You have had privileged access to the lives and spaces of some of the world’s most renowned artists through your career. What expectations do you have when entering on a shoot?
I still find it exciting arriving somewhere new and seeing what the person and location is like. I’ve been doing this for a while now, so my approach is pretty relaxed, and is what I tend to get booked for. Generally, I am sure that I will get ‘the picture’; this isn’t necessarily an image the subject or the client always loves, but something I am happy with.
Where did your fascination with creatives and their spaces start?
When I started, my whole world was a studio, it was where I felt the most comfortable and photographically in control. If I did shoot, say in a hotel room, I would set up a mini studio. A change started when I became a parent and naturally wanted to document my new life, before realising that I no longer owned a 35mm camera!
Around this time i-D magazine asked me to photograph the painter Jenny Saville. When I arrived at her studio she was frantically working on a collection of paintings for an exhibition, and it was clear she wasn’t going to sit still for a portrait. I spent hours quietly taking pictures while she concentrated on painting. When I eventually announced I was finished she casually remarked ‘I didn’t realise you were still here’. I guess this was the ‘light bulb moment’.
What have you found to be most intriguing about documenting Drake’s Haberdasher Street factory?
At Drake’s I wanted to find the small things, the little details that showed artistry or said something about the people working there. I hoped I could show and portray them in a different light – less obviously and slightly abstractly. I am fascinated by craftsmanship, tools and the environments in which people create.
How do you go about building rapport with your subjects? What are the challenges?
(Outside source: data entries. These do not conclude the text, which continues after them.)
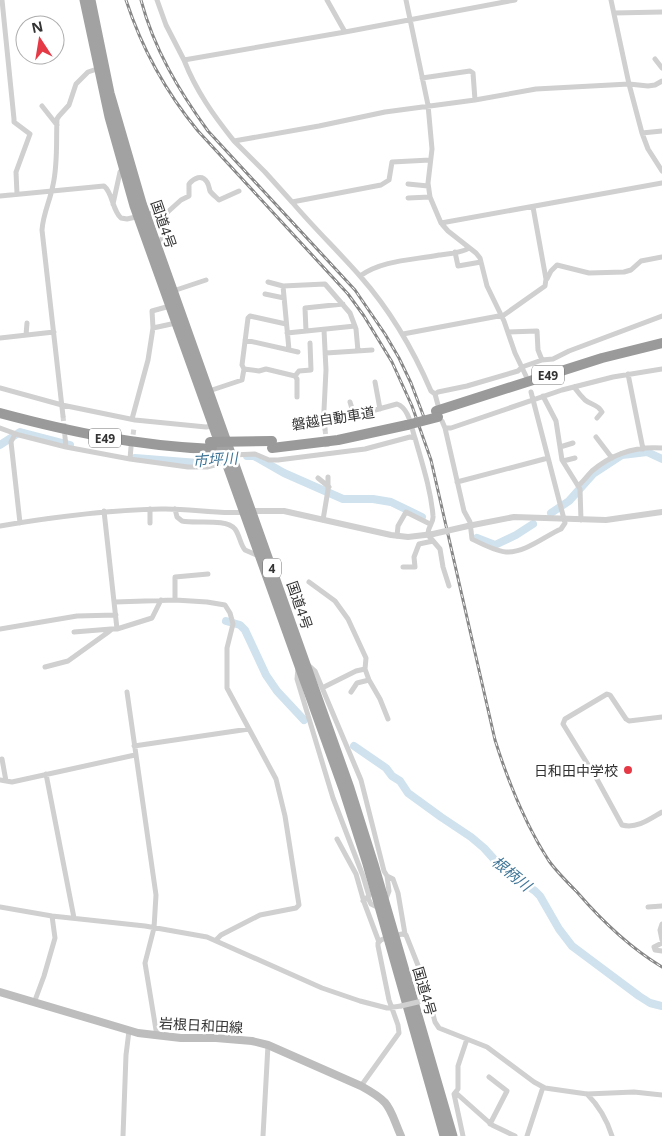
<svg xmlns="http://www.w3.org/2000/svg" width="662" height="1136" font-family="'Open Sans','Noto Sans JP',sans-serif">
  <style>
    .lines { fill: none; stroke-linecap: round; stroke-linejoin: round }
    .river { stroke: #cfe2ee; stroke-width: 8 }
    .minor-tunnel { stroke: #d6d6d6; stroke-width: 5; stroke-dasharray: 5 2.5; stroke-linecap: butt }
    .minor { stroke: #d0d0d0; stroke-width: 5 }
    .tertiary { stroke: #d0d0d0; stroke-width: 6 }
    .secondary { stroke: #bdbdbd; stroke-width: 8 }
    .trunk { stroke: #a2a2a2; stroke-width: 9 }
    .motorway { stroke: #9a9a9a; stroke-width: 10 }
    .rail-casing { stroke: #888; stroke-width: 3 }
    .rail { stroke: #fff; stroke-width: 1; stroke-dasharray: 4; stroke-linecap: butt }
    .minor-bridge { stroke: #d0d0d0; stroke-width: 5 }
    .tertiary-bridge { stroke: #d0d0d0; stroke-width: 6 }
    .motorway-bridge { stroke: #9a9a9a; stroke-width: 10 }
    .poi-dot { fill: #e63946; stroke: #fff; stroke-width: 2 }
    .labels { text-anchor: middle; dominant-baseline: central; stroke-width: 5; stroke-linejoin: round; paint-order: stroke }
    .shield { fill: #fff; stroke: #707070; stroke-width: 1 }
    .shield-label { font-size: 12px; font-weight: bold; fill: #333 }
    .street-label { font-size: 14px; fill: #333; stroke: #fff }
    .poi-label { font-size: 14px; fill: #333; stroke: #fff; text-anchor: end }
    .water-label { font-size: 15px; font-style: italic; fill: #3f7597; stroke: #fff }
  </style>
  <rect width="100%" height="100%" fill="#fff"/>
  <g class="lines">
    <path class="river" d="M0 445 20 432 70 445
      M247 456H254L284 473 343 499H373L391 502 422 517
      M135 458 198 463 228 458
      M551 513 569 501 593 474 622 455 647 452 662 459
      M477 538 495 545 516 535 533 524
      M226 621 240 625 245 630 266 675 277 691 304 720
      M354 746 386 768 392 776 400 781 408 793 441 817 471 837 484 848 502 868 535 891 540 896 559 929 572 946 639 996 650 1003 662 1006"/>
    <path class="minor-tunnel" d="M63 416 65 437
      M325 429 327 447
      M132 442 134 428"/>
    <path class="minor" d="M2 0 14 119V122L30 134 16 172 17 194
      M157 0 166 25 184 60
      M327 0 345 32 515 0
      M406 0 428 105 432 149 428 183 430 197 441 223 448 231 476 253 480 258 487 286 504 321 515 353 526 376
      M611 0 629 84 642 133 648 149 662 171
      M614 13 662 12
      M345 32 184 60C196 91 214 116 234 141L319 126 385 112 475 100 536 89 629 84 648 86 655 85 662 81
      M655 59 662 68
      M422 78 470 71 473 73 475 100
      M42 106 57 125
      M642 133 662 131
      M234 141 265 172 292 202 381 185 389 180 392 162 430 160
      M408 184 428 186
      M0 196 104 186C113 193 112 210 121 218L127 219 158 212 165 228 159 248
      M408 198 430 197
      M292 202C314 228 338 251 360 276 390 310 413 349 431 391L435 394
      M113 204 120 172 123 168
      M161 218 181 200 189 196V184C194 178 202 174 207 182 209 185 209 188 210 191 212 194 216 197 219 200L239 191
      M441 223 662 183
      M455 252 458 266 481 262
      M360 276C382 260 413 260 439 255 448 254 462 253 469 248
      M547 279 551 271 557 265 589 273 624 272 631 270 641 261 662 257
      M268 282 283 286 325 284 350 313 356 329 358 351
      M283 286 289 350
      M173 291 206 280
      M265 294 284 298
      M153 328 152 311 170 306
      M324 330 326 370 324 410 325 429
      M306 331 305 308 343 304
      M508 332 537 331 538 350 542 360
      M287 333 355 326
      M403 334 504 315 545 286 546 279 533 207
      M26 335 27 323
      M0 338 54 332
      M245 340 298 352
      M326 353 372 350
      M244 369 242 365 248 318 250 316 286 324
      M628 374 643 449
      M295 376 297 379V397
      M375 382 380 409
      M574 387C577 391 581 396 585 400 591 405 598 404 602 412L597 418
      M0 388 62 405 135 420 206 427 213 426
      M209 391 242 380 244 369 259 371 266 369 295 376 299 371 311 370 310 343
      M543 396 556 421 562 460 580 489 581 520
      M350 402 354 415
      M438 405 435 394 438 392 467 386 518 371 522 367 542 360 553 359 569 351 662 316
      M63 416 42 230C43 214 50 201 53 185 58 163 56 141 57 119L59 116 69 105 76 84 88 72 97 69
      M132 419 148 360 153 328 176 323
      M442 421 445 428H451L562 390 613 377 662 369
      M0 428 19 435 66 447 130 459 188 467H207L226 462
      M445 428 464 511 470 522 472 539C482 544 495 551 506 552 525 553 545 536 561 529L565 523 531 392
      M15 434 11 442 20 523
      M65 437 66 447
      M596 437 612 458
      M415 438C422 463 431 490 433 516 434 523 427 527 428 535L440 549 443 567 449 586
      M560 447 573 443
      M232 455 255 454 269 460H278L365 449 410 437 415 438C411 427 409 408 397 404L357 415 325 420
      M130 459 131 447
      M563 461 575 458
      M318 478 329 487
      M457 482 548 458
      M578 486C583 482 587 476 592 471 612 454 635 446 662 448
      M150 509V523
      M175 509 177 517 182 521C196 524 226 518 235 529 240 536 240 544 245 550L259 556
      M323 520 328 490V477
      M0 526C53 517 107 510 161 509 190 508 217 515 245 512
      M397 536 398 526 406 512 430 524
      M403 567H415L414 557 419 544 433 541
      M309 582 335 601 348 619 366 658 365 669 369 680 380 699 388 719
      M175 600V577L208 574
      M115 602 175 600 207 602 225 605 230 613 233 624 227 648V688L276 779 285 816 299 905 296 908 260 915 221 935 216 940
      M0 629 77 616 116 615
      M117 629 152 618 161 600
      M74 632 111 629
      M306 663 315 671 361 780 384 871 387 876 393 879 398 893 405 934
      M45 667 68 661 107 633 112 629H117L104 511
      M298 668 297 679 333 798 363 876 369 896 363 901
      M322 688 356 671 365 669
      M127 692 156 895 154 928 145 963 157 1036
      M351 692 357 683 369 680
      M662 717 629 721 626 719 610 695 607 694 565 719 563 724 598 781 622 825C637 829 650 819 662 812
      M134 746 249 729
      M2 759 6 781
      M46 774 74 918
      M0 780 12 782 135 755
      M337 839 356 874 364 902 379 942
      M368 898 371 904 379 908
      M385 901 389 891 387 876
      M0 907 52 916 145 926 207 937 322 988 360 1001 387 1008 401 1006
      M648 907 662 906
      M662 924 660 930 662 940
      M395 936 402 934 406 935 425 983 435 1022 439 1028 487 1047 534 1082 545 1088 587 1094 634 1092 662 1095
      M662 943 654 947 655 950 662 951
      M34 1003 44 976 55 938 52 916
      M489 1077 507 1091 490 1124
      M361 1086 399 1033 398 1025 389 1000 378 946V943L381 940 388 937
      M456 1093 492 1125 515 1136
      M587 1094C599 1106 607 1120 612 1136
      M123 1136 126 1055 129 1031
      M263 1136 268 1045
      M463 1136 454 1094 458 1089V1066L467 1039
      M527 1136 543 1087"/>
    <path class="tertiary" d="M251 511H284L391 535 408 537 433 534
      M468 526 514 517 606 520 662 512"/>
    <path class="secondary" d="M0 992 138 1033 181 1038H216L252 1041 268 1045 361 1086C392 1103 388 1106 401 1136"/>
    <path class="trunk" d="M84 0 109 117 134 206 343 789 367 864 444 1136
      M91 0 110 93 142 203 350 788 374 864 453 1136"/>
    <path class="motorway" d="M436 411 602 358 662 343
      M0 413C71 432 138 446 212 449
      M272 448 338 440 407 425"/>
    <g class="rail-casing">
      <path id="rail" d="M126 0C142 49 165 91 198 131L348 294 364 316 392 362 412 406 431 460 495 740C508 781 525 824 549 861 557 872 567 882 577 892 602 921 629 947 662 967
        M141 0C154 49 179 91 208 131L355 290 385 334 399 358 411 383 425 420"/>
    </g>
    <use href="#rail" class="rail"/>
    <path class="minor-bridge" d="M401 1006 422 1001"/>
    <path class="tertiary-bridge" d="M433 534 468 526"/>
    <path class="motorway-bridge" d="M407 425 438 417
      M210 442 272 441"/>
  </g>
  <circle class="poi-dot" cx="628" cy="770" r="5"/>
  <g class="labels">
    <g class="shield">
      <rect x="532" y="365.5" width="32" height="19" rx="4"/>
      <rect x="89" y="428.5" width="32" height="19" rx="4"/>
      <rect x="263" y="558.5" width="18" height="19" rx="4"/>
    </g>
    <g class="shield-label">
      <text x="548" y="375">E49</text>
      <text x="105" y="438">E49</text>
      <text x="272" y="568">4</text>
    </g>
    <g class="street-label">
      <text transform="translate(164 224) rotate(71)">国道4号</text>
      <text transform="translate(333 418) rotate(-9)">磐越自動車道</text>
      <text transform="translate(300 605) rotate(71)">国道4号</text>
      <text transform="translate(425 991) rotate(74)">国道4号</text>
      <text transform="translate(201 1025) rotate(3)">岩根日和田線</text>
    </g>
    <g class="poi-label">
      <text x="618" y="770">日和田中学校</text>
    </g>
    <g class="water-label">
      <text transform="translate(215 459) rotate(-4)">市坪川</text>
      <text transform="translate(512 873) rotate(39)">根柄川</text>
    </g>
  </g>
  <g transform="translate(40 40) rotate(348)"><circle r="24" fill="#ffffff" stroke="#adadad"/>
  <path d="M0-4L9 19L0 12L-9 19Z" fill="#e63946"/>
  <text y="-8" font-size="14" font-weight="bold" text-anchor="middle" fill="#333333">N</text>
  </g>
</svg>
Most people are uncomfortable in front of a camera; I tend to show the subject some of my photographs so that they know what to expect, and it puts them at ease. I remember when I shot Martin Sheen and his son, Emilio Estevez, I showed them personal pictures of my mum and family. I thought they might relate to them more than pictures of other famous people, and we ended up talking about my mum for some time. I’m not dictatorial, so I make suggestions and ask if sitters have any thoughts. Using available light helps too, as I can work quickly and change direction easily.
Were there any personal themes you encountered at your time at Drake’s that you felt compelled to respond to?
In many respects, Drake’s’, Philip Treacy and Frank Auerbach are all about very similar themes. Working photographically with these people and places is always different, but they always have a focus on attention to detail and working by hand to create unique pieces. As a portrait photographer I have been asked to photograph many creative people and I believe that I’ve been fortunate in my career.
Your image of Frank Auerbach was recently inducted into the National Portrait Gallery’s permanent collection. What memories are conjured in your mind when you see it?
The smell of paint… The uneven surface of the paint covered floor… How much my stomach ached from laughing so much.
You also work with moving image. How did your work with the medium begin?
I have been documenting Philip Treacy for over 20 years and, as I was finishing my book on him, he began preparing for his first show in 10 years. I wanted to continue working with him but felt that I needed to see him in a different way, so I filmed him working and asked a talented friend to edit it. Philip loved it and suggested I film anything and everything immediately. As film is continuous, I felt like I wasn’t missing anything. The way Philip works is perfect for film, I’m not sure why I didn’t think of it before!
What does the next year hold for you?
Early this year I photographed over 25 fashion designers as part of a book due out in Spring 2017. I’m also working on a short documentary film about Philip Treacy and will be continuing my collaboration with Drake’s.